PERGANTIAN Kapolri itu soal biasa yang jarang di perhatikan oleh sebagian besar publik. Ibaratnya mau diganti atau tidak sih peduli amat.
Soalnya, dari dulupun Kapolri baru rasanya jarang yang berhasil membuat citra polisi menjadi baik dalam pandangan masyarakat.
Apalagi di jaman digital ini. Makin banyak saja prilaku anggota Polri yang bisa direkam dan diedarkan di media sosial.
Di sinilah pentingnya Polri memahami bahwa jaman telah berubah dan tehnologi telah makin maju.
Jika dulu banyak prilaku yang bisa disimpan, sekarang hampir semuanya bisa terungkap bahkan bisa beredar di luar negeri. Citra Polri lalu ditentukan oleh video dan foto yang beredar tersebut.
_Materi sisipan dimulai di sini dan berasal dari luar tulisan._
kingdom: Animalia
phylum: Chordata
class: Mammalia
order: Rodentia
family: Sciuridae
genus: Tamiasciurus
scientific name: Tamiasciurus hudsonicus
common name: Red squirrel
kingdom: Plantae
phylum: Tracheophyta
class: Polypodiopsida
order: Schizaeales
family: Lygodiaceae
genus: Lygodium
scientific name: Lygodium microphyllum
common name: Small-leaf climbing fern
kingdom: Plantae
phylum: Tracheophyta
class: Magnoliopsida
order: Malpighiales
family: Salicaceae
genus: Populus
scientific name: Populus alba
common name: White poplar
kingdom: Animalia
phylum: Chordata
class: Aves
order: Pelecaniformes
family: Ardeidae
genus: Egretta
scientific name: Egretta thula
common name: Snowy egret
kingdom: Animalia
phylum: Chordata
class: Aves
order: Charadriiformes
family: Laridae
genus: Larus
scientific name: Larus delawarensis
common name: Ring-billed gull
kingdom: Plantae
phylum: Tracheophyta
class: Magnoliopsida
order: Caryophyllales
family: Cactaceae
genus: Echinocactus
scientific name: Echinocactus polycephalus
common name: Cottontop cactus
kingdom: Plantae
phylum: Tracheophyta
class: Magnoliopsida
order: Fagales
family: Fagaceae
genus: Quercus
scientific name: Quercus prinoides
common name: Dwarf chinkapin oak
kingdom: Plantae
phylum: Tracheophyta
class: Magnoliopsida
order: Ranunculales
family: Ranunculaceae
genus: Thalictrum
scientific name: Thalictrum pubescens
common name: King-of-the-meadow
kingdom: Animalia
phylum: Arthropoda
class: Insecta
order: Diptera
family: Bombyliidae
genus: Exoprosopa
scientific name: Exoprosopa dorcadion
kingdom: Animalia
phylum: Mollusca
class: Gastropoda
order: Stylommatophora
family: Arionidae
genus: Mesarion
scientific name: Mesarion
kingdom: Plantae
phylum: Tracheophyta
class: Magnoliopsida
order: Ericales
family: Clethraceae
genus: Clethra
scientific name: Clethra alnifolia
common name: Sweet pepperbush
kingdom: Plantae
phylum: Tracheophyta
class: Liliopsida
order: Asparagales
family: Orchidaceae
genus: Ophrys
Dulu, polisi minta uang kepada sopir truk dan angkot hanya bisa dilihat oleh segelintir orang. Tapi baru-baru ini video polisi sedang diberi uang oleh sopir truk dan angkot, telah disaksikan oleh hampir semua kalangan.
Beredar juga video seorang sopir truk sedang memarahi petugas polisi yang konon mengembalikan surat-surat kendaraannya sambil melemparkannya ke tanah.
Sopir itu naik pitam karena merasa polisi sangat menghinanya. Ini peristiwa yang dulu tidak akan pernah terjadi. Dulu mana ada sopir berani memarahi polisi.
Beredar pula, seorang wanita penjual barang kelontong di sebuah pasar sedang marah-marah kepada polisi. Rupanya, polisi itu sedang melaksanakan tugas mengawasi pelaksanaan protokol kesehatan, dan sedang menasehati pedagang tersebut agar mematuhi peraturan tentang PSBB.
Itupun kejadian yang tidak mungkin terjadi di masa lalu dimana tidak ada seorangpun orang awam yang berani terhadap polisi.
Mengapa warga makin berani terhadap polisi? Karena sekarang telah bersemi semangat kesetaraan atau egalitarianisme. Ini adalah dampak dari kemajuan pendidikan dan perkembangan Tehnologi Informasi. Jangan lupa hp sekarang sudah bisa dimiliki oleh pedagang pasar, pemulung dan petani kecil di kampung.